New rail pass for UK staycationers; circuit failures clobber busy rail routes
Image credit: Mike Austin | Unsplash
A new rail pass for domestic holidaymakers will be launched later this year to boost the recovery of tourism, the UK government has announced. The news came on the same day that multiple track circuit failures wiped out services on two of the country's busiest routes.
The new railway pass will be similar to the existing BritRail pass which entitles international visitors to unlimited train travel in Britain within their chosen zones and duration.
Those passes, which also provide discounted entry to tourism attractions, range in cost from £96 for two consecutive days to £568 for a whole month, according to retailer Trainline.
The 'Tourism Recovery Plan' also includes a £10m 'Days Out' scheme wherein National Lottery players will be able to claim vouchers for redemption at tourist sites across the UK between September 2021 and March 2022. This is intended to encourage trips beyond the peak summer season, according to the Department for Digital, Culture, Media and Sport (DCMS). Further details of the rail pass and lottery vouchers will be announced at a later date.
The measures aim to bring domestic and inbound tourism back to pre-pandemic levels by 2022 and 2023 respectively, which is at least one year earlier than some estimates.

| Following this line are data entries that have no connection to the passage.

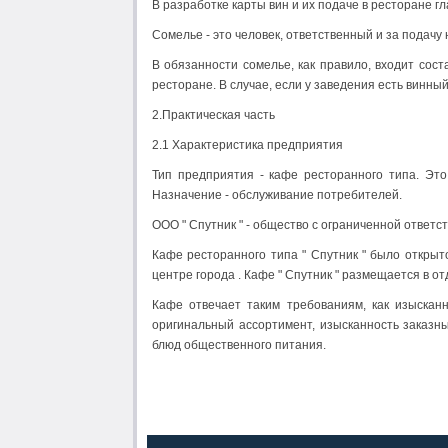
В разработке карты вин и их подаче в ресторане г
Сомелье - это человек, ответственный и за подачу н
В обязанности сомелье, как правило, входит сос
peстopaнe. В случае, если у заведения есть винный
2.Практическая часть
2.1 Характеристика предприятия
Тип предприятия - кафе ресторанного типа. Эт
Назначение - обслуживание потребителей.
ООО " Спутник " - общество с ограниченной ответс
Кафе ресторанного типа " Спутник " было открыт
центре города . Кафе " Спутник " размещается в о
Кафе отвечает таким требованиям, как изысканн
оригинальный ассортимент, изысканность заказн
блюд общественного питания.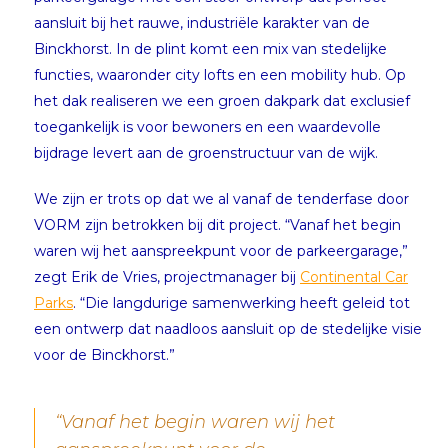
aansluit bij het rauwe, industriële karakter van de
Binckhorst. In de plint komt een mix van stedelijke
functies, waaronder city lofts en een mobility hub. Op
het dak realiseren we een groen dakpark dat exclusief
toegankelijk is voor bewoners en een waardevolle
bijdrage levert aan de groenstructuur van de wijk.
We zijn er trots op dat we al vanaf de tenderfase door
VORM zijn betrokken bij dit project. “Vanaf het begin
waren wij het aanspreekpunt voor de parkeergarage,”
zegt Erik de Vries, projectmanager bij
Continental Car
Parks
. “Die langdurige samenwerking heeft geleid tot
een ontwerp dat naadloos aansluit op de stedelijke visie
voor de Binckhorst.”
“Vanaf het begin waren wij het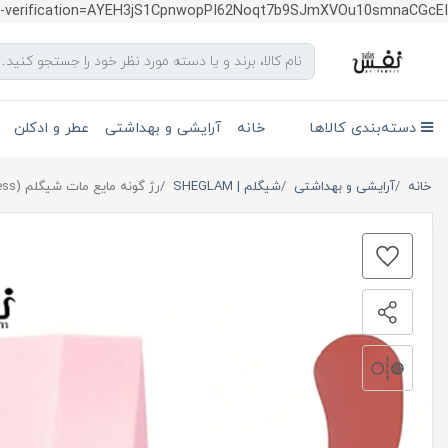
te-verification=AYEH3jS1CpnwopPI62Noqt7b9SJmXVOu10smnaCGcEI
دسته‌بندی کالاها
خانه
آرایشی و بهداشتی
عطر و ادکلن
خانه
آرایشی و بهداشتی
شیگلم | SHEGLAM
رژ گونه مایع مات شیگلم (Risky Business) SHEGLAM COLOR BLOOM LIQUID BLUSH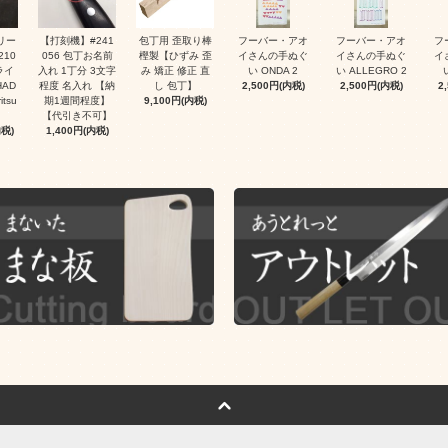
リー
【打刻機】#241
包丁用 歪取り棒
フーバー・アオ
フーバー・アオ
フ
210
056 包丁お名前
樫製【ひずみ 歪
イさんの手ぬぐ
イさんの手ぬぐ
イ
ライ
入れ 1丁分 3文字
み 矯正 修正 直
い ONDA 2
い ALLEGRO 2
AD
程度 名入れ 【納
し 包丁】
2,500円(内税)
2,500円(内税)
2
itsu
期1週間程度】
9,100円(内税)
【代引き不可】
内税)
1,400円(内税)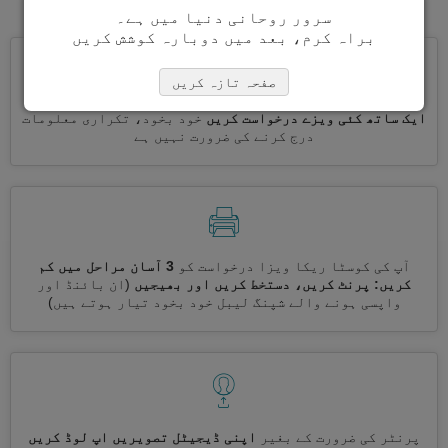
سرور روحانی دنیا میں ہے۔
براہ کرم، بعد میں دوبارہ کوشش کریں
صفحہ تازہ کریں
ایک ساتھ کئی ویزے درخواست کریں
خود بخود، تکراری معلومات
درج کرنے کی ضرورت نہیں ہے
آپ کی کوسٹا ریکا ویزا درخواست کو
3 آسان مراحل میں کم
کریں: پرنٹ کریں، دستخط کریں اور بھیجیں
(ان بائنڈ اور
واپسی ہونے والے شپنگ لیبل خود بخود تیار ہوتے ہیں)
پرنٹر کی ضرورت کے بغیر
اپنی ڈیجیٹل تصویریں اپ لوڈ کریں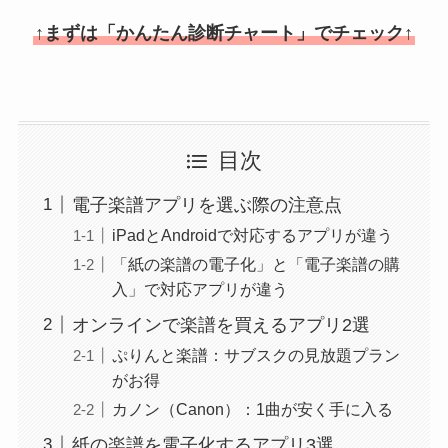
↑まずは「かんたん診断チャート」でチェック↑
目次
電子楽譜アプリを選ぶ際の注意点
iPadとAndroidで対応するアプリが違う
「紙の楽譜の電子化」と「電子楽譜の購
入」で対応アプリが違う
オンラインで楽譜を買えるアプリ2選
ぷりんと楽譜：サブスクの見放題プラン
がお得
カノン（Canon）：1曲が安く手に入る
紙の楽譜を電子化するアプリ3選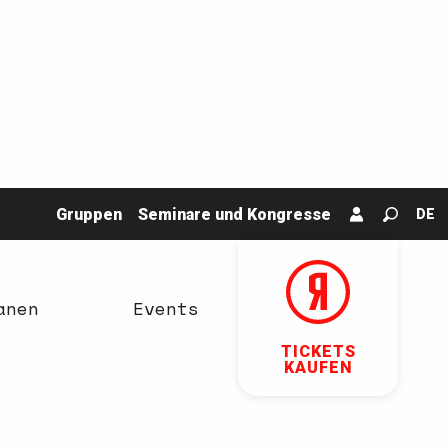
Gruppen
Seminare und Kongresse
DE
Suche
anen
Events
TICKETS
KAUFEN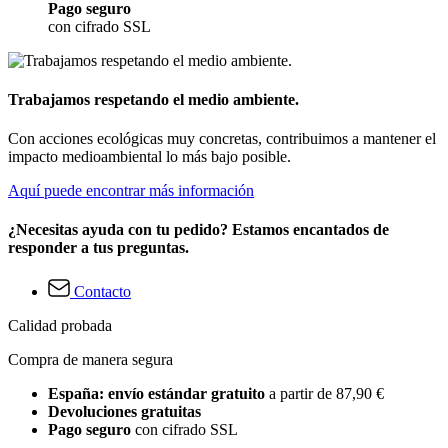
Pago seguro
con cifrado SSL
Trabajamos respetando el medio ambiente.
Con acciones ecológicas muy concretas, contribuimos a mantener el
impacto medioambiental lo más bajo posible.
Aquí puede encontrar más información
¿Necesitas ayuda con tu pedido? Estamos encantados de
responder a tus preguntas.
Contacto
Calidad probada
Compra de manera segura
España: envío estándar gratuito
a partir de 87,90 €
Devoluciones gratuitas
Pago seguro
con cifrado SSL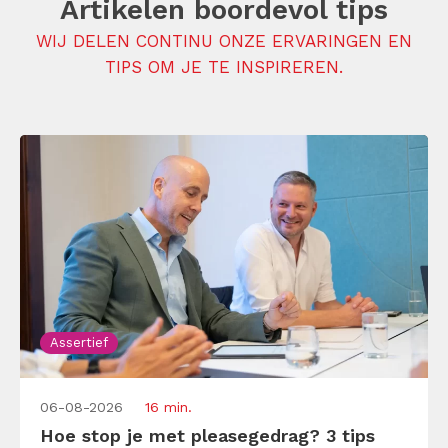
Artikelen boordevol tips
WIJ DELEN CONTINU ONZE ERVARINGEN EN
TIPS OM JE TE INSPIREREN.
Assertief
06-08-2026
16 min.
Hoe stop je met pleasegedrag? 3 tips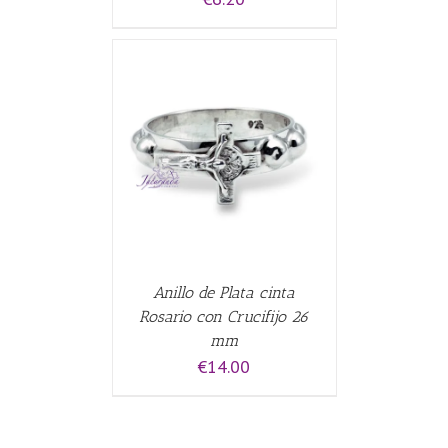
CARRITO
/
Anillo de Plata cinta
Rosario con Crucifijo 26
mm
€
14.00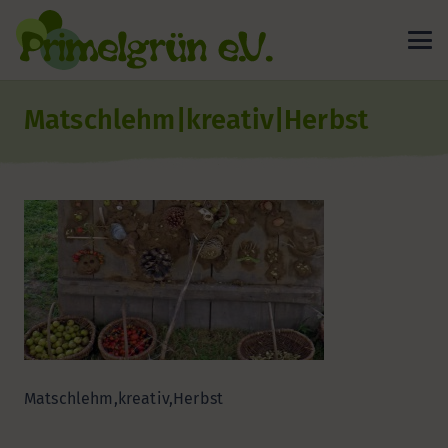
Matschlehm|kreativ|Herbst
Matschlehm,kreativ,Herbst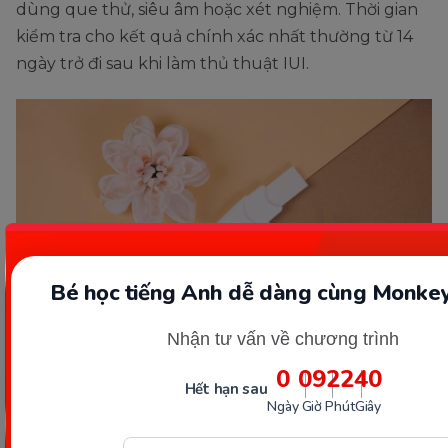
dùng que thử, siêu âm hoặc xét nghiệm. Thời gian
kiểm tra cho kết quả chính xác nhất thường từ 14
ngày trở đi sau khi làm thủ thuật IUI.
Bé học tiếng Anh dễ dàng cùng Monkey
Nhận tư vấn về chương trình
0
09
22
39
Thử thai sau khi IUI khoảng 14 ngày. (Ảnh: Sưu tầm
Hết hạn sau
Internet)
Ngày
Giờ
Phút
Giây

Tourism minister Nigel Huddleston said: “Our brilliant tourism sector is one of our country’s greatest assets, making a huge contribution to our economy and delivering jobs across all communities. This is why we’ve provided it with £25bn in support so far during the Covid-19 pandemic.
“The Tourism Recovery Plan is our blueprint for how the sector can build back better from the pandemic, even faster than forecasts predict. It’s been a challenging year for the tourism sector, especially for our cities, but I know they stand ready to welcome visitors back and I encourage everyone to rediscover the UK’s fantastic tourism on offer.”

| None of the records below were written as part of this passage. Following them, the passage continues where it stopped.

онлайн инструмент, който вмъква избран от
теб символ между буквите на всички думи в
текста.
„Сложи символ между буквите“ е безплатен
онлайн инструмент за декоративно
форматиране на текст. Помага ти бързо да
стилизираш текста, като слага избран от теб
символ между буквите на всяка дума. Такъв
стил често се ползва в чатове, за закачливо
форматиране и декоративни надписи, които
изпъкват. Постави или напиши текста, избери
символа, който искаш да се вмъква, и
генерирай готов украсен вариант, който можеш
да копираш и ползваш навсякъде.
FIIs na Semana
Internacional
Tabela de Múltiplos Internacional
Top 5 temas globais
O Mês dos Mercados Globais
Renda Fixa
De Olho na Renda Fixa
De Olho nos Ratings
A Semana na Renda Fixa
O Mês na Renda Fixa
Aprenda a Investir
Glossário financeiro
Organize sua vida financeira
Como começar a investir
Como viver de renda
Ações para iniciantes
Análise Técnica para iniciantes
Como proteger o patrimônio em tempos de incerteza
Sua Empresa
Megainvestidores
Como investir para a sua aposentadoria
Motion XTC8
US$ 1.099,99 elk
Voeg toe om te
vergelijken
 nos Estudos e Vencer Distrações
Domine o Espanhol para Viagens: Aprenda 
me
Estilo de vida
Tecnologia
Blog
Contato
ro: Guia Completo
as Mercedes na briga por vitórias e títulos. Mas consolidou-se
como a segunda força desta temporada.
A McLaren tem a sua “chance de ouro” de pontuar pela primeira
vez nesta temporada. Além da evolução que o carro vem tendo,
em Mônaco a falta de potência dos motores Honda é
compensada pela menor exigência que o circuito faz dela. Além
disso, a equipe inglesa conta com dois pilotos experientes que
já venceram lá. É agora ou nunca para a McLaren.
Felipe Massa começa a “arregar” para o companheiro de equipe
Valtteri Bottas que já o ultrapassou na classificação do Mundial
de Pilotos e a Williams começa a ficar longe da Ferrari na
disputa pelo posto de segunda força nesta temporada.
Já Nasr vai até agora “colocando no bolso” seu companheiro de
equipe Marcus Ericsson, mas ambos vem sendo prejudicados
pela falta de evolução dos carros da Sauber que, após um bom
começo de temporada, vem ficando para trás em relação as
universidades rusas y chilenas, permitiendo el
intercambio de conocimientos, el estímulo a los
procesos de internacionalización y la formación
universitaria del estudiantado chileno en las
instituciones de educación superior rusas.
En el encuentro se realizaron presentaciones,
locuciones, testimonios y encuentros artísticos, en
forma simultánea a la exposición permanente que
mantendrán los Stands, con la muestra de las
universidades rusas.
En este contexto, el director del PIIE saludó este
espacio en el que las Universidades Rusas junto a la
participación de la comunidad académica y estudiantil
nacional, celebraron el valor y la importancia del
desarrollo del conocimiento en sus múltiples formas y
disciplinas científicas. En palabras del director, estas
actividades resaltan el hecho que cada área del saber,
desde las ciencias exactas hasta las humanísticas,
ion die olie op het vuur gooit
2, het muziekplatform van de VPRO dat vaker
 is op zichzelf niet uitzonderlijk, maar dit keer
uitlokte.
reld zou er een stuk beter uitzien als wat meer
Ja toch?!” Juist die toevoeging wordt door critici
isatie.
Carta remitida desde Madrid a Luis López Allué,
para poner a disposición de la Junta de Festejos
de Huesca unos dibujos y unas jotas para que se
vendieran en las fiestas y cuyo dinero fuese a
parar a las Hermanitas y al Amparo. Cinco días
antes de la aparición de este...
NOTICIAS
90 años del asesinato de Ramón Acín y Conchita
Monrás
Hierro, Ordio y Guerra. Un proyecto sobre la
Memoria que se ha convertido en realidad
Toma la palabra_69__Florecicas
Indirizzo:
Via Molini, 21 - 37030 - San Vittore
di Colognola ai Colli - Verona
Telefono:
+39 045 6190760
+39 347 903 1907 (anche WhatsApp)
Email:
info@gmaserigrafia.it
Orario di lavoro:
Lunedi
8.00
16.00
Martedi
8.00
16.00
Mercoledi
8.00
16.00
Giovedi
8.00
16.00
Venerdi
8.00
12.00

Sir Patrick McLoughlin, chairman of tourism authority VisitBritain, commented: “The UK government’s Tourism Recovery Plan is a welcome and important step on the industry’s road to recovery, recognising the economic potential of the sector, setting out a clear policy direction for the future and outlining the ambitions for domestic and international tourism.”
A sustainable tourism plan will also be developed to consider measures to reduce the environmental impact of tourism whilst balancing the needs of local communities with economic benefits. The government will also consult on introducing a registration scheme for tourist accommodation in England, which would include hotels, B&Bs and short-term rentals, such as those booked through Airbnb. This is to give a better understanding of what accommodation is available across the country.
The DCMS added that there will be a “new focus on technology and data”, using information obtained from inbound tourists at the border to track trends.
Iain Stewart, the Scotland Office minister, said: “Tourism is a cornerstone of Scotland’s economy so it’s fantastic that this ambitious UK government plan is helping the sector recover. Scotland has a huge amount to offer tourists, from our vibrant cities to our spectacular scenery.
“The launch of a new rail pass will encourage people from across the UK to come and explore our beautiful country while giving the tourism and hospitality sectors a much-needed boost.”
In 2019, Scotland welcomed almost 3.5 million inbound visitors who spent £2.5 billion in the country.
Somewhat ironically, the new rail pass was announced on the same day that multiple track circuit failures caused major disruption on two of England's busiest rail routes.
South Western Railway (SWR) issued a message to customers at lunchtime advising them not to travel on its services at present, saying tickets would be valid on Saturday instead.
In a statement, the company said: “We have been informed that there are multiple track circuit failures in the Surbiton area, affecting all trains heading away from London Waterloo. Trains are having to be talked past signals and run under caution. Trains may be subject to short notice changes. Passengers are requested to please use other London terminals.”
Changes were made on many lines and London Waterloo to Hampton Court services were suspended in both directions. Replacement road transport was requested to run between Hampton Court and Wimbledon, but was not running to a fixed timetable.
John Halsall, managing director, Network Rail Southern region, said: “I’m so sorry for the major problems passengers are facing today and both Network Rail and South Western Railway are asking people not to travel on trains from Waterloo.
“This is an unusually complex problem and we’re working as hard as we can to resolve it, but even if we can fix it soon, the disruption is likely to continue for the rest of the day.
“We can only run a very limited service from London Waterloo and as a result we are having to limit the number of trains we’re running the other way, otherwise we will soon run out of trains at one end and space to put them at the other. As soon as we can get things moving normally again we will, but until then please don’t travel.”
Claire Mann, managing director, SWR, said: “We are so sorry that, due to track circuit failures at Surbiton, our customers are having to deal with disrupted journeys today. Unfortunately, this disruption is so severe that we are urging our customers not to travel on our network until further notice.
“Whilst we work with Network Rail to fix this problem, a rail replacement bus service is currently in operation on affected routes and SWR tickets are being accepted on certain TfL, Southern Railway, GWR and Cross Country services, along with some local bus routes.”